Ницше и нимфы - стр. 40
Я неутомим в этом деле. Меня лишь удивляет невероятное терпение домашних. Они не одергивают меня, не укоряют, не отчитывают даже тогда, когда я начинаю жаловаться на частые головные боли.
Самого меня успокаивает, что боль возникает лишь после того, как я прекращаю игру, скорее оттого, что от напряженного всматривания в ноты начинают слезиться и болеть глаза.
Вовсе не хвалясь, могу сказать, что я достаточно легко и быстро научился играть с листа.
Страсть к музыке для меня лучшее лекарство, пока врачи не освобождают меня на некоторое время от учебы, обнаружив болезнь глаз и головную боль, уже становящуюся хронической.
Музыка своим ритмом приводит меня к стихосложению. Как запойный, я сочиняю стихи и в детском высокомерии не вижу ничего особенного в стихах Шиллера и Гёте.
До начала учебы в Пфорте остается еще некоторое время, и наши воспитатели слегка ослабляют казарменный поводок, на котором будут держать нас, и пока разрешают длительные прогулки.
Пыльный шлейф печали
За пределами Пфорты я, вместе с однокашниками, окунаюсь в пока еще невинный разгул опьяняющего женского окружения, возникающего в самых неожиданных местах.
Непостижимость проступает в нежных овалах совсем незнакомых и не примелькавшихся девичьих лиц. Очарование таится в их чуть припухлых жаждущих губах, к которым льнет необъятное голубое пространство с дымчато-размытыми краями.
Они сводят с ума своей беззащитной плавностью и неосознанным упрямством в очертаниях крыльев носа и подбородка.
В независимой заинтересованности, с которой это существо проплывает мимо тебя, скрыто опьянение такой силы, что любой крепкий напиток кажется просто водичкой.
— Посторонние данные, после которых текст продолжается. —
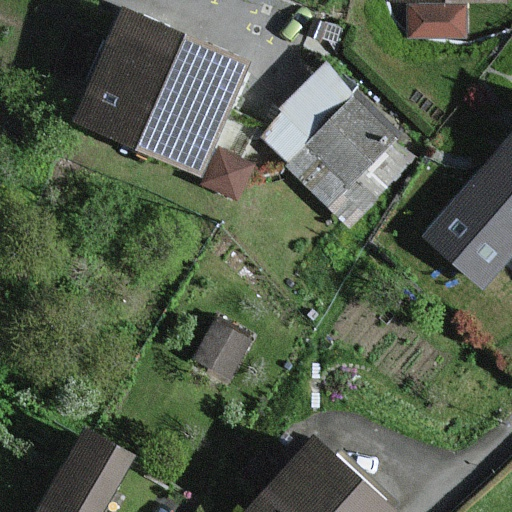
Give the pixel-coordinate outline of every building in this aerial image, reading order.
[(230,73),(111,25),(70,127),(188,174),(230,73)] [(406,161),(350,106),(291,165),(346,220),(406,161)] [(511,244),(511,133),(424,241),(478,286),(511,244)] [(249,346),(213,326),(191,368),(227,387),(249,346)] [(94,511),(122,467),(75,439),(31,510),(33,511),(94,511)] [(367,511),(300,449),(241,511),(242,511),(367,511)]
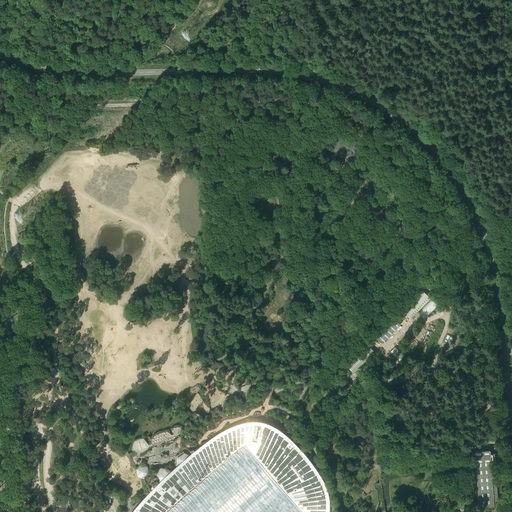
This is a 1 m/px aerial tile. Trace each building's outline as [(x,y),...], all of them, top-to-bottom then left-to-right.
[(232,190),(234,202),(235,202),(237,202),(242,201),(239,188),(234,189),(233,189),(232,190)] [(402,307),(413,318),(431,299),(420,288),(402,307)] [(255,294),(254,294),(255,307),(257,306),(259,306),(263,306),(262,293),(257,293),(255,294)] [(433,297),(418,313),(425,319),(439,303),(433,297)] [(0,312),(0,322),(3,337),(15,335),(9,310),(0,312)] [(393,317),(375,335),(383,343),(400,324),(393,317)] [(426,352),(426,345),(424,345),(424,342),(417,342),(417,352),(426,352)] [(367,344),(346,366),(354,373),(375,352),(367,344)] [(390,351),(399,361),(405,355),(396,346),(390,351)] [(386,382),(384,376),(376,378),(378,385),(381,384),(382,384),(383,384),(383,383),(386,382)] [(328,511),(329,497),(327,489),(324,481),(310,461),(297,445),(281,431),(273,425),(265,423),(258,421),(252,421),(243,423),(232,426),(217,434),(195,450),(190,454),(165,476),(151,490),(138,503),(131,511),(328,511)] [(169,430),(152,436),(155,445),(160,444),(160,442),(173,438),(172,435),(181,432),(179,426),(172,428),(174,434),(170,435),(169,430)] [(120,445),(121,435),(112,434),(111,444),(120,445)] [(490,450),(475,451),(475,458),(475,462),(476,467),(477,481),(478,494),(479,507),(494,507),(494,510),(493,511),(498,511),(498,507),(497,499),(497,491),(494,453),(490,453),(490,450)] [(158,460),(155,460),(154,457),(147,458),(148,465),(159,464),(158,460)] [(137,466),(138,476),(148,475),(147,465),(137,466)] [(377,490),(378,502),(381,502),(382,502),(383,502),(383,499),(382,484),(379,483),(377,483),(375,485),(375,488),(377,490)]
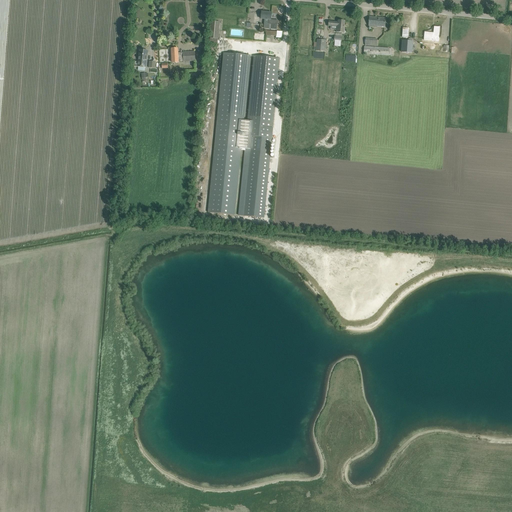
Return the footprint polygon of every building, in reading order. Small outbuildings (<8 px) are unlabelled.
[(254,10),(253,18),(266,20),(266,24),(271,25),(271,29),(277,30),(278,20),(271,20),(272,13),(262,12),(262,11),(254,10)] [(385,27),(386,19),(370,17),(369,27),(377,28),(377,27),(385,27)] [(329,22),(329,26),(331,26),(332,26),(332,29),(336,29),(336,30),(336,32),(344,33),(345,26),(346,21),(343,21),(338,20),(338,22),(329,22)] [(211,26),(209,42),(208,58),(216,59),(218,43),(219,22),(211,21),(211,26)] [(431,33),(431,32),(425,32),(424,39),(432,40),(432,41),(439,42),(439,37),(440,27),(434,26),(433,34),(431,33)] [(365,45),(377,46),(377,39),(366,38),(365,45)] [(326,40),(317,39),(316,51),(325,52),(326,40)] [(402,41),(402,52),(412,53),(413,41),(402,41)] [(364,46),(363,56),(367,56),(367,54),(388,56),(388,55),(391,56),(392,49),(389,48),(364,46)] [(178,61),(183,61),(195,61),(195,57),(195,52),(183,52),(183,53),(178,53),(177,49),(172,49),(172,63),(178,63),(178,61)] [(140,50),(140,52),(139,62),(134,61),(133,66),(146,68),(146,63),(148,51),(140,50)] [(224,53),(208,212),(229,215),(236,148),(251,149),(244,216),(264,218),(272,138),(280,58),(259,56),(253,121),(248,121),(239,120),(245,55),(224,53)]
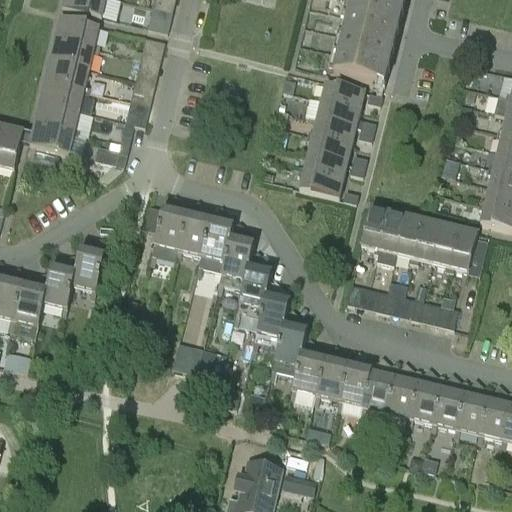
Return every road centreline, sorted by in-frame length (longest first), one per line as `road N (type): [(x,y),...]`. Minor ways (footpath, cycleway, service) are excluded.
road 1 (residential): [(511,382),(462,370),(434,350),(331,326),(262,218),(147,183)]
road 2 (residential): [(147,183),(192,0)]
road 3 (residential): [(0,259),(29,266),(147,183)]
Атмосфера несбыточных чаяний вызывает острую неудовлетворенность и ущербность, страсть перегорает в ненависть, и все это бурлит пеной на пороге чего-то сильного, стремящегося сбить меня с ног. Оно неотвратимо наплывает будущим.
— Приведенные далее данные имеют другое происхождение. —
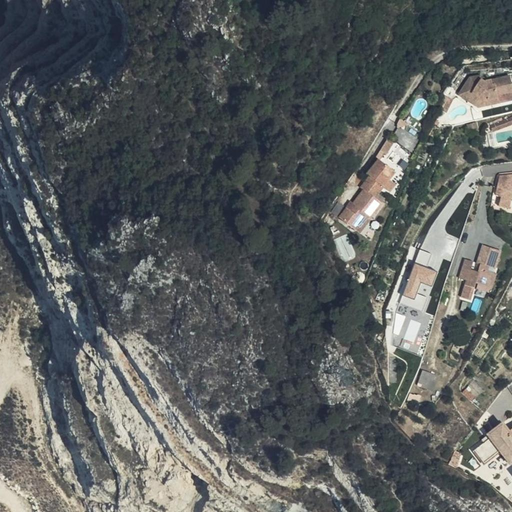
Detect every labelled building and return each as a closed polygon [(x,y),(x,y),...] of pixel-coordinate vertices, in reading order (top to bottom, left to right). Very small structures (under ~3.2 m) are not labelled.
[(459,95),(476,105),(497,98),(497,95),(511,91),(511,88),(509,75),(487,79),(480,75),(471,76),(459,95)] [(511,91),(497,95),(497,98),(498,104),(511,100),(511,91)] [(497,98),(476,105),(480,107),(498,104),(497,98)] [(511,116),(492,125),(494,131),(511,123),(511,116)] [(398,123),(399,126),(409,124),(401,118),(398,123)] [(479,129),(477,121),(468,124),(470,132),(479,129)] [(377,155),(382,159),(387,152),(389,153),(397,145),(398,141),(390,135),(377,155)] [(379,180),(375,185),(387,194),(397,169),(389,163),(382,171),(376,178),(379,180)] [(373,175),(376,178),(382,171),(379,168),(373,175)] [(397,169),(387,194),(391,196),(394,192),(406,176),(397,169)] [(406,176),(394,192),(399,195),(411,180),(406,176)] [(511,180),(503,181),(502,201),(504,202),(506,202),(504,211),(511,212),(511,180)] [(387,194),(375,185),(371,191),(373,193),(363,207),(361,206),(349,221),(366,234),(377,219),(378,220),(387,194)] [(391,196),(387,194),(378,220),(382,223),(392,208),(386,202),(391,196)] [(377,219),(366,234),(371,238),(378,220),(377,219)] [(378,220),(371,238),(382,223),(378,220)] [(493,289),(498,275),(505,256),(486,249),(480,266),(483,267),(481,273),(474,272),(476,264),(467,262),(462,282),(470,284),(469,290),(466,302),(476,305),(479,292),(480,286),(493,289)] [(431,254),(422,250),(401,302),(424,311),(430,297),(418,292),(422,282),(433,286),(438,272),(426,267),(431,254)] [(493,289),(490,296),(496,297),(502,276),(498,275),(493,289)] [(479,292),(490,296),(493,289),(480,286),(479,292)] [(424,370),(419,384),(434,389),(439,375),(424,370)] [(505,455),(507,458),(511,453),(511,435),(511,434),(511,432),(511,431),(506,425),(487,441),(490,445),(477,454),(488,468),(505,455)]
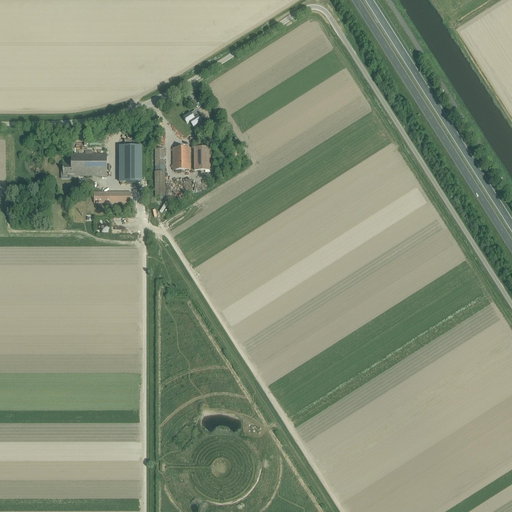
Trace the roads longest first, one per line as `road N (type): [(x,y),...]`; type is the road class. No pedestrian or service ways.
road 1 (unclassified): [(511,305),(321,8),(299,11),(129,111),(0,124)]
road 2 (trunk): [(355,0),(511,246)]
road 3 (trunk): [(511,226),(368,0)]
В свои четырнадцать лет я давно, с нарастающим страхом, ощущаю приближение какого-то душевного, то ли подъема, то ли провала, заранее зная, что окажусь беспомощным с его первыми подземными толчками.
И вместе с этим возбуждением всплывает, – стоит мне очутиться в тишине и покое – таящаяся на дне души печаль. В ее слабом, но не исчезающем свете все мои импровизации на фортепьяно с ловлей минутного восторга в окружающих лицах при полном забвении собственного, видятся беспрерывным и неудачным побегом от самого себя и первым приближением головной боли.
Пытаюсь спастись тем, что бросаюсь в другую крайность: целыми днями пропадаю в библиотеке, перескакиваю с Шекспира и Руссо на Макиавелли и Шамиссо, с Петефи на Пушкина и Лермонтова. И все же любимым моим поэтом становится Байрон.
Бросаюсь или разбрасываюсь?
Пугающая самого меня жадность заставляет проглатывать книги по эстетике, истории литературы. Библейские тексты наползают памятью раннего детства. Я все больше втягиваюсь в античные трагедии. Потрясение трагедией Эсхила "Плакальщицы" (Хоэфоры) приводит к тому, что я почти с одного раза запоминаю ее наизусть, и мне кажется, что по этому поводу хоэфоры оплакивают меня.
Они приходят в мои юношеские сны, где я, в отличие от Ореста, и сам рыдаю над собственной судьбой, проклиная бога Аполлона, заставившего меня убить свою мать, убившую моего отца. Я еще тоскую по сестре, и потому мне симпатична сестра Ореста Электра.